>>>

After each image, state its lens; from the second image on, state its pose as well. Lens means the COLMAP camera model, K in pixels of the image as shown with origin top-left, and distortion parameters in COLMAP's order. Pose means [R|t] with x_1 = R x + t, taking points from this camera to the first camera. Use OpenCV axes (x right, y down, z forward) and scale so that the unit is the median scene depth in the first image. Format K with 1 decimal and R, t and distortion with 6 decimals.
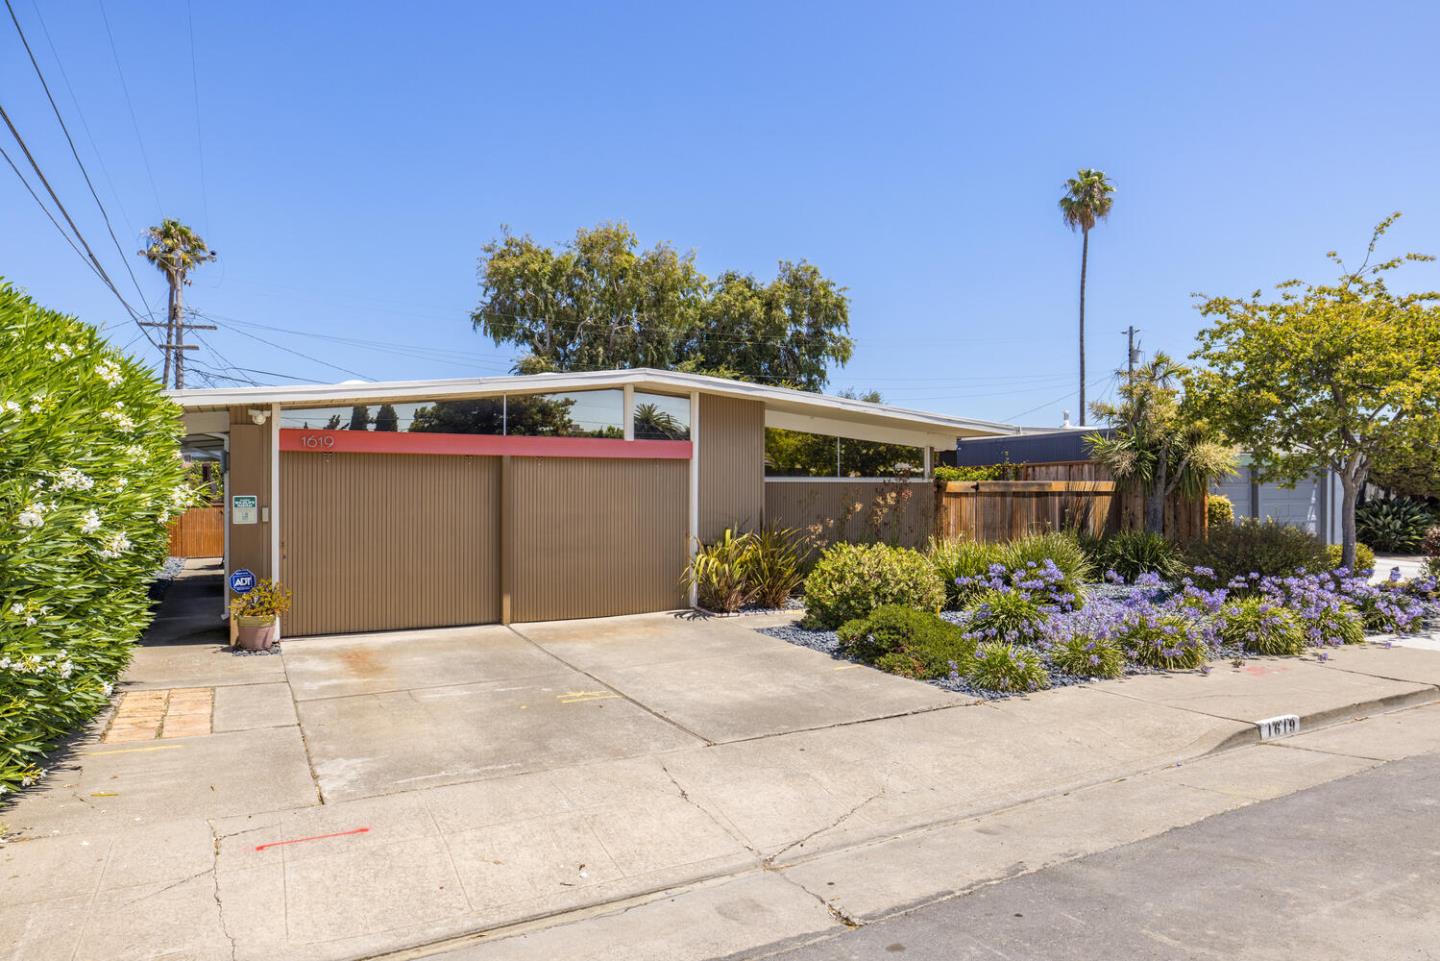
lens RADIAL K [[822.0, 0, 636.6], [0, 822.0, 483.4], [0, 0, 1]] dist [-0.002475, -0.000124]
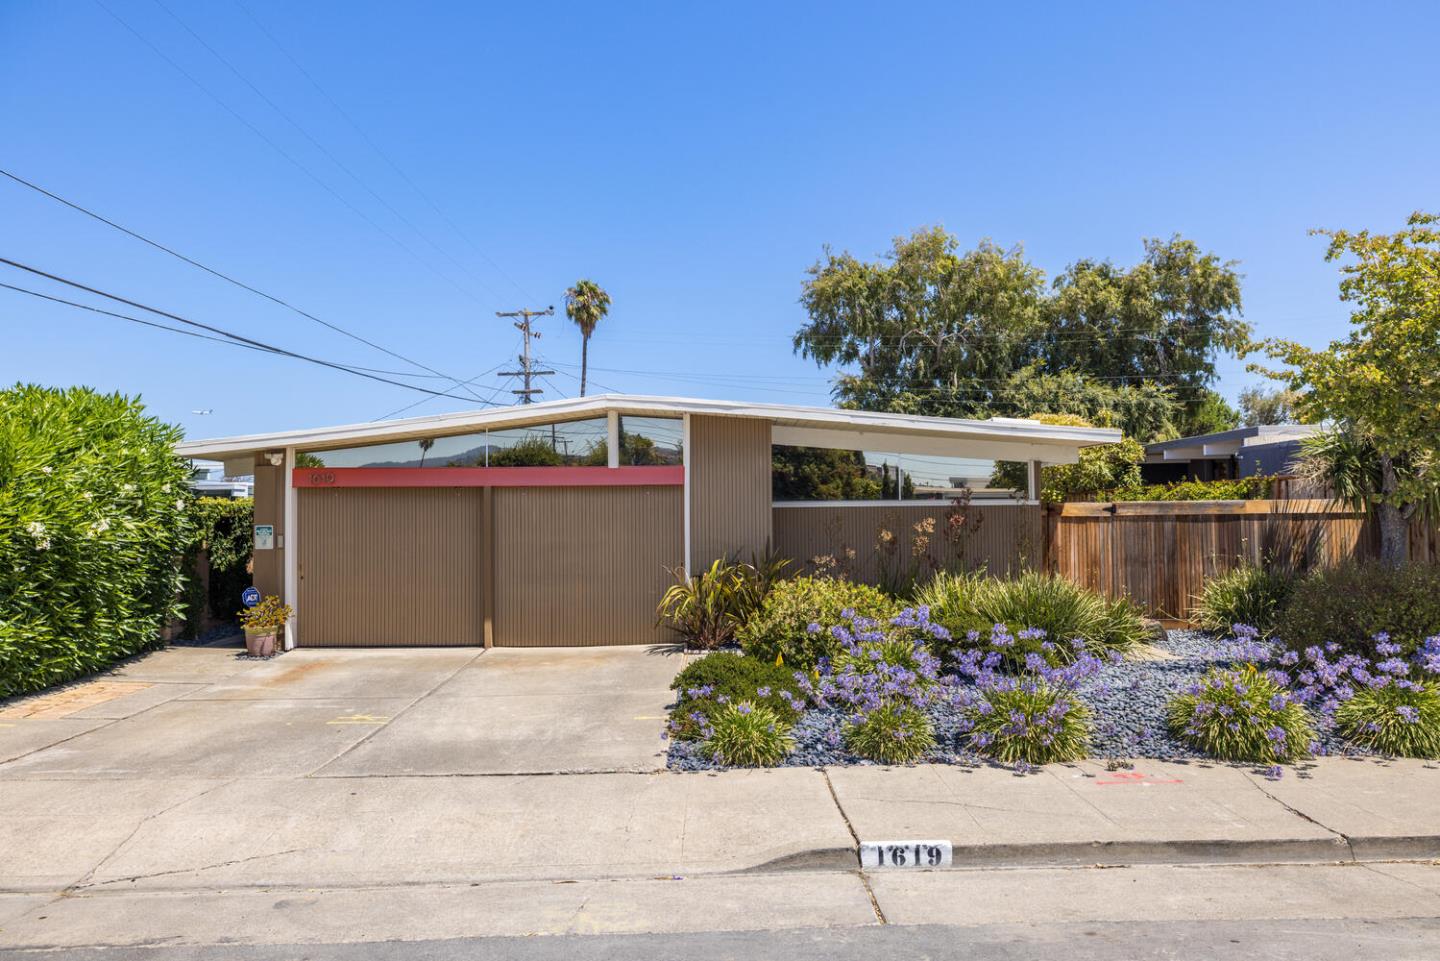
lens RADIAL K [[822.0, 0, 636.6], [0, 822.0, 483.4], [0, 0, 1]] dist [-0.002475, -0.000124]
pose [[0.905993, -0.023547, -0.422637, 0.328626], [0.012108, 0.999485, -0.029729, -0.002636], [0.423119, 0.021816, 0.905812, 0.092756]]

<<<

→ **Required work**:
Restate the material above word for word, omitting the pictures.

→ **Response area**:
After each image, state its lens; from the second image on, state its pose as well. Lens means the COLMAP camera model, K in pixels of the image as shown with origin top-left, and distortion parameters in COLMAP's order. Pose means [R|t] with x_1 = R x + t, taking points from this camera to the first camera. Use OpenCV axes (x right, y down, z forward) and scale so that the unit is the median scene depth in the first image. Format K with 1 decimal and R, t and distortion with 6 decimals.
lens RADIAL K [[822.0, 0, 636.6], [0, 822.0, 483.4], [0, 0, 1]] dist [-0.002475, -0.000124]
lens RADIAL K [[822.0, 0, 636.6], [0, 822.0, 483.4], [0, 0, 1]] dist [-0.002475, -0.000124]
pose [[0.905993, -0.023547, -0.422637, 0.328626], [0.012108, 0.999485, -0.029729, -0.002636], [0.423119, 0.021816, 0.905812, 0.092756]]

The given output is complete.